▶ [Document passage]:
== Segment start ==

Fact: It was Obama who put Putin in charge of overseeing the elimination of chemical weapons in Syria. Putin pressured Obama to let him handle the situation for his ally, Assad, and Obama caved. Putting the fox in charge of the henhouse clearly failed since chemical weapon elimination deadlines were missed repeatedly. You remember that? A line in the supermarket was taken more seriously than Obama’s line in the sand.
Fact: It was Obama who watched like a Cheshire cat as Russia invaded and annexed Ukraine and the Crimea Peninsula in 2014. He knew what was happening.
Fact: Long before she met with Don Jr., it was Obama’s DOJ that let the Russian lawyer Natalia Veselnitskaya into the United States, without a visa, using a legal loophole called “extraordinary circumstances.” Then, Obama’s administration then allowed her to then sit in the front row of a congressional hearing!
So, who’s Russia’s pal? Donald Trump or you, Mr. Former President?
The facts speak for themselves. The witch hunt and false narrative put forth by the Swamp’s propaganda machine has turned the truth on its head. The United States president who had the coziest relationship with Vladimir Putin is not the one in the Oval Office today, it’s good old Mr. Former President, smooth-talking Barack, who pulled the wool over the eyes of all his fawning liberal lambs.
Obama is the best evidence that the Democrat Party who expects and relies on the African-American and Latino vote, does nothing for them.
As we go to print, while every major media source is busy fantasizing about a Trump-Russia collusion, under Trump’s administration, African-American unemployment rates are at an historic all-time low.
As a presidential candidate, Trump had anticipated he could do as much when he told African-American voters, “What do you have to lose?”

== Segment end ==

▶ [Explore the material]:
1/ In the commentary, rewrite the part that opens with the words containing "Fact: It was Obama who watched" and closes with "Mr. Former President?", substituting "back row" for "front row".
2/ Express the data records from the start through the line containing "Revolut z l" as a Markdown table with the columns Number and Record line, one row per line and no rows for blank lines.

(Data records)
== Segment start ==

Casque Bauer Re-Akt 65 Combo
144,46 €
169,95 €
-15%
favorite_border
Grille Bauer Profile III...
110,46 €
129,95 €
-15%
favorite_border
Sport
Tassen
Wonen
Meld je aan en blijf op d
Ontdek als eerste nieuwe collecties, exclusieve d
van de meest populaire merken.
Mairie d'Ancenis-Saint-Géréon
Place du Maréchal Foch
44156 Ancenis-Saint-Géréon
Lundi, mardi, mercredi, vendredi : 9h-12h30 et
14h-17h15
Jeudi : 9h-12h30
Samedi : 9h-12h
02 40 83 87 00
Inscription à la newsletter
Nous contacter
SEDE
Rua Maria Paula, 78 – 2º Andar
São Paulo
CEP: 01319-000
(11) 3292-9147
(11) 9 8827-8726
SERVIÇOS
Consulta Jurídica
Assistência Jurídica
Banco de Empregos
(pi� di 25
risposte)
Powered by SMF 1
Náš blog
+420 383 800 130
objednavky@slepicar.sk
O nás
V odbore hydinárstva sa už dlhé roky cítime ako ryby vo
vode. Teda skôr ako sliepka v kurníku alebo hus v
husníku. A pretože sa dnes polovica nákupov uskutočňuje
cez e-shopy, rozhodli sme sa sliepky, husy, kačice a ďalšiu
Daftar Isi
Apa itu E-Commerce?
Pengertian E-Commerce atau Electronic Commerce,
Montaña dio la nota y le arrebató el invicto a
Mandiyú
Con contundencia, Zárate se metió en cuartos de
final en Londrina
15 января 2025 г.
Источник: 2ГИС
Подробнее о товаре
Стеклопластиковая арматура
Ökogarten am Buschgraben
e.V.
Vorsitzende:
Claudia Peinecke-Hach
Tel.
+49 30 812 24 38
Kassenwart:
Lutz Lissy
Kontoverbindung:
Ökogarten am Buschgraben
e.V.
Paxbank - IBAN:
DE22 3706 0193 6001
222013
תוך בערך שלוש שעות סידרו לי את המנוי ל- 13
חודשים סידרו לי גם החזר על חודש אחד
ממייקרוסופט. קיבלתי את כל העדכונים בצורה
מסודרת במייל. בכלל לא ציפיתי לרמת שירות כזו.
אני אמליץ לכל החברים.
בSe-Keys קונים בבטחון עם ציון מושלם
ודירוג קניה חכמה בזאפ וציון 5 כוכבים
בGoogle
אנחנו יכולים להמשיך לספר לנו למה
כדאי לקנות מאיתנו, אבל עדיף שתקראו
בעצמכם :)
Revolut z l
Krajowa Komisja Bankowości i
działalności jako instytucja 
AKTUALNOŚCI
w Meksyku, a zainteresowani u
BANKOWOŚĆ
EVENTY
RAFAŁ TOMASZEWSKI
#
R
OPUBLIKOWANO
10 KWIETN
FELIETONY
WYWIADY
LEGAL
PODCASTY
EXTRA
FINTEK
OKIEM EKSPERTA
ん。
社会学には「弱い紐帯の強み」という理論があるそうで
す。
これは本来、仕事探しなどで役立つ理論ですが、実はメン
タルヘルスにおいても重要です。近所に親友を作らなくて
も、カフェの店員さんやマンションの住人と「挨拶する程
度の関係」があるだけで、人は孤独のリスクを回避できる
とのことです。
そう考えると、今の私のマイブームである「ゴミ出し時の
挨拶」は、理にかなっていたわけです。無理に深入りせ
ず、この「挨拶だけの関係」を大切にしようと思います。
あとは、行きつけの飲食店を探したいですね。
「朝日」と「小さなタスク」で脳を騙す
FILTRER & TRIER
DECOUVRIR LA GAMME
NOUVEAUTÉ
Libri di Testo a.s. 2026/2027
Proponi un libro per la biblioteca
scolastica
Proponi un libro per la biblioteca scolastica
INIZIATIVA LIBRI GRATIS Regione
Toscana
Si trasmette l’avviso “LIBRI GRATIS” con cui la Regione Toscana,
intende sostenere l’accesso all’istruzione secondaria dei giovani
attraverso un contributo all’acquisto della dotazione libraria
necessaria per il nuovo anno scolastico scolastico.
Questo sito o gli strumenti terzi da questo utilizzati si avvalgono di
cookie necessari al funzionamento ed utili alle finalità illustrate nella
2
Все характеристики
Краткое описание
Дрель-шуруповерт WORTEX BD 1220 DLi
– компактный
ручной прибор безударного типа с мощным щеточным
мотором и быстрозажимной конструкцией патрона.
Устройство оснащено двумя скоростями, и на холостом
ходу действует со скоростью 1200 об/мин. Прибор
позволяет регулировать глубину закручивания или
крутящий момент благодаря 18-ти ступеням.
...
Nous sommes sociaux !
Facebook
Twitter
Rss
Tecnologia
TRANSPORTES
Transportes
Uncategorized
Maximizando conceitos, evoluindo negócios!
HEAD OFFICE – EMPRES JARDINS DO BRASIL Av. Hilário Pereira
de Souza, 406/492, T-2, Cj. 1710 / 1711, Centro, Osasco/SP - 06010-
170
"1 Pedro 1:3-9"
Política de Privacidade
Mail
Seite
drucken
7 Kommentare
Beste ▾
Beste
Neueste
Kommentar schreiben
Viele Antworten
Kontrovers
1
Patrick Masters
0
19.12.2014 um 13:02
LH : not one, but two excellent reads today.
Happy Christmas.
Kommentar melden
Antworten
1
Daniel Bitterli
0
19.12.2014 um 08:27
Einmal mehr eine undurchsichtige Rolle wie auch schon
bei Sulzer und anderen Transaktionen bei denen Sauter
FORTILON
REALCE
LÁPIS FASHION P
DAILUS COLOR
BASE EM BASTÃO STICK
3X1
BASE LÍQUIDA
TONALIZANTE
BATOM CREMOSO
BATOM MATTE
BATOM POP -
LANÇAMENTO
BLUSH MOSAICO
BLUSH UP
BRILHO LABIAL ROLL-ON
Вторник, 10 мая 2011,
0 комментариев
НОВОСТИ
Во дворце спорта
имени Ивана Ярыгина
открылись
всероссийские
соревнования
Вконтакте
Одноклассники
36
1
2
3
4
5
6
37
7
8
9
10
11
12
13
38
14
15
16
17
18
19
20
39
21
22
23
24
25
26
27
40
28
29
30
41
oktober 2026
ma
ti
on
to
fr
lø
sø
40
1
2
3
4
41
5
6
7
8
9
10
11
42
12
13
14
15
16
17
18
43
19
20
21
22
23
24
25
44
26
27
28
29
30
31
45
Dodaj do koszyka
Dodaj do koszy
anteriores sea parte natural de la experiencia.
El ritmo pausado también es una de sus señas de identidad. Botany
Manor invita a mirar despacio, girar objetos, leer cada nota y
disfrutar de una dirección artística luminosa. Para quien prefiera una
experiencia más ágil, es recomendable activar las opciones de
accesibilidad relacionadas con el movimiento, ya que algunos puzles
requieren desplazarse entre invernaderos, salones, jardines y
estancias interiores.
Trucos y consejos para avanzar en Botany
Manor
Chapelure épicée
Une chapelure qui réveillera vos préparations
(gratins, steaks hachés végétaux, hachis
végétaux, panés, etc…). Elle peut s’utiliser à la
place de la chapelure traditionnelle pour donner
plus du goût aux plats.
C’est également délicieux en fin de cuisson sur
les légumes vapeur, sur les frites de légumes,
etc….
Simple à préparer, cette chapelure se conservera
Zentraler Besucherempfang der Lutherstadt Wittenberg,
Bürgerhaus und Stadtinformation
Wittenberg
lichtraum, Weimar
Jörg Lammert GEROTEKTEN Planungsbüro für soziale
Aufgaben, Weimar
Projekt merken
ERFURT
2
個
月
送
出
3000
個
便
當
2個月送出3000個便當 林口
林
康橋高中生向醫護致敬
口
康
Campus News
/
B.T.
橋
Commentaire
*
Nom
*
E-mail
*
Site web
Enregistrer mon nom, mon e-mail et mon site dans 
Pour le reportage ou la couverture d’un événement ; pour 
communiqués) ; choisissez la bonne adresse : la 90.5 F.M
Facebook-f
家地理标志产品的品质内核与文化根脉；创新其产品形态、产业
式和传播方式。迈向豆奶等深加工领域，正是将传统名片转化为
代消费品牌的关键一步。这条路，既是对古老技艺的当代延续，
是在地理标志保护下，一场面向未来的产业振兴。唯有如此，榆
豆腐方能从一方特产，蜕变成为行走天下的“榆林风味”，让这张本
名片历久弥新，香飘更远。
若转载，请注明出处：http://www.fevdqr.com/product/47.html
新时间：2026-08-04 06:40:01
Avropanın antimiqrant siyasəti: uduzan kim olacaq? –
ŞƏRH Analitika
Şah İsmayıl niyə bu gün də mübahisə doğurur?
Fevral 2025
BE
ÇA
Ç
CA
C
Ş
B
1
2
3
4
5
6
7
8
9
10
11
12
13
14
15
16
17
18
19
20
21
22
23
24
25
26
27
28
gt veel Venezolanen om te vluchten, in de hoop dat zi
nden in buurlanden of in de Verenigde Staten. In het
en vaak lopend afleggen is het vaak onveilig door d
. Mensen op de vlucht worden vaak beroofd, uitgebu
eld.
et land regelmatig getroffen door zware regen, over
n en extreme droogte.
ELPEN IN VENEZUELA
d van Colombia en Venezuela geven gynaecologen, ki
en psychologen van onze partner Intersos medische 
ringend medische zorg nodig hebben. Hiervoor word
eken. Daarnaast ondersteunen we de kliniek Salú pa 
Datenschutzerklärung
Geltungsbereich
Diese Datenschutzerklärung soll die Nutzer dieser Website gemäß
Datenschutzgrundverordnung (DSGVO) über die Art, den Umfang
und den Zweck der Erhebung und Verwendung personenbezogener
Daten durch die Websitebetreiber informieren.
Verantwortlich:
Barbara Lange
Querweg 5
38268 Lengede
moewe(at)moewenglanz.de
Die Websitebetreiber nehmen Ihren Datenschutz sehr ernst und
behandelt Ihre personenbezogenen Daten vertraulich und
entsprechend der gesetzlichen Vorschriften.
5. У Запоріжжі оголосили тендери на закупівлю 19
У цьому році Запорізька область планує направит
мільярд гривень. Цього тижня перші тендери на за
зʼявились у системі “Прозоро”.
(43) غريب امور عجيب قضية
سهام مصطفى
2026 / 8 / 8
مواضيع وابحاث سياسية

== Segment end ==

▶ [Answers by item number]:
1/
Fact: It was Obama who watched like a Cheshire cat as Russia invaded and annexed Ukraine and the Crimea Peninsula in 2014. He knew what was happening.
Fact: Long before she met with Don Jr., it was Obama’s DOJ that let the Russian lawyer Natalia Veselnitskaya into the United States, without a visa, using a legal loophole called “extraordinary circumstances.” Then, Obama’s administration then allowed her to then sit in the back row of a congressional hearing!
So, who’s Russia’s pal? Donald Trump or you, Mr. Former President?

2/
| Number | Record line |
|---|---|
| 1 | Casque Bauer Re-Akt 65 Combo |
| 2 | 144,46 € |
| 3 | 169,95 € |
| 4 | -15% |
| 5 | favorite_border |
| 6 | Grille Bauer Profile III... |
| 7 | 110,46 € |
| 8 | 129,95 € |
| 9 | -15% |
| 10 | favorite_border |
| 11 | Sport |
| 12 | Tassen |
| 13 | Wonen |
| 14 | Meld je aan en blijf op d |
| 15 | Ontdek als eerste nieuwe collecties, exclusieve d |
| 16 | van de meest populaire merken. |
| 17 | Mairie d'Ancenis-Saint-Géréon |
| 18 | Place du Maréchal Foch |
| 19 | 44156 Ancenis-Saint-Géréon |
| 20 | Lundi, mardi, mercredi, vendredi : 9h-12h30 et |
| 21 | 14h-17h15 |
| 22 | Jeudi : 9h-12h30 |
| 23 | Samedi : 9h-12h |
| 24 | 02 40 83 87 00 |
| 25 | Inscription à la newsletter |
| 26 | Nous contacter |
| 27 | SEDE |
| 28 | Rua Maria Paula, 78 – 2º Andar |
| 29 | São Paulo |
| 30 | CEP: 01319-000 |
| 31 | (11) 3292-9147 |
| 32 | (11) 9 8827-8726 |
| 33 | SERVIÇOS |
| 34 | Consulta Jurídica |
| 35 | Assistência Jurídica |
| 36 | Banco de Empregos |
| 37 | (pi� di 25 |
| 38 | risposte) |
| 39 | Powered by SMF 1 |
| 40 | Náš blog |
| 41 | +420 383 800 130 |
| 42 | objednavky@slepicar.sk |
| 43 | O nás |
| 44 | V odbore hydinárstva sa už dlhé roky cítime ako ryby vo |
| 45 | vode. Teda skôr ako sliepka v kurníku alebo hus v |
| 46 | husníku. A pretože sa dnes polovica nákupov uskutočňuje |
| 47 | cez e-shopy, rozhodli sme sa sliepky, husy, kačice a ďalšiu |
| 48 | Daftar Isi |
| 49 | Apa itu E-Commerce? |
| 50 | Pengertian E-Commerce atau Electronic Commerce, |
| 51 | Montaña dio la nota y le arrebató el invicto a |
| 52 | Mandiyú |
| 53 | Con contundencia, Zárate se metió en cuartos de |
| 54 | final en Londrina |
| 55 | 15 января 2025 г. |
| 56 | Источник: 2ГИС |
| 57 | Подробнее о товаре |
| 58 | Стеклопластиковая арматура |
| 59 | Ökogarten am Buschgraben |
| 60 | e.V. |
| 61 | Vorsitzende: |
| 62 | Claudia Peinecke-Hach |
| 63 | Tel. |
| 64 | +49 30 812 24 38 |
| 65 | Kassenwart: |
| 66 | Lutz Lissy |
| 67 | Kontoverbindung: |
| 68 | Ökogarten am Buschgraben |
| 69 | e.V. |
| 70 | Paxbank - IBAN: |
| 71 | DE22 3706 0193 6001 |
| 72 | 222013 |
| 73 | תוך בערך שלוש שעות סידרו לי את המנוי ל- 13 |
| 74 | חודשים סידרו לי גם החזר על חודש אחד |
| 75 | ממייקרוסופט. קיבלתי את כל העדכונים בצורה |
| 76 | מסודרת במייל. בכלל לא ציפיתי לרמת שירות כזו. |
| 77 | אני אמליץ לכל החברים. |
| 78 | בSe-Keys קונים בבטחון עם ציון מושלם |
| 79 | ודירוג קניה חכמה בזאפ וציון 5 כוכבים |
| 80 | בGoogle |
| 81 | אנחנו יכולים להמשיך לספר לנו למה |
| 82 | כדאי לקנות מאיתנו, אבל עדיף שתקראו |
| 83 | בעצמכם :) |
| 84 | Revolut z l |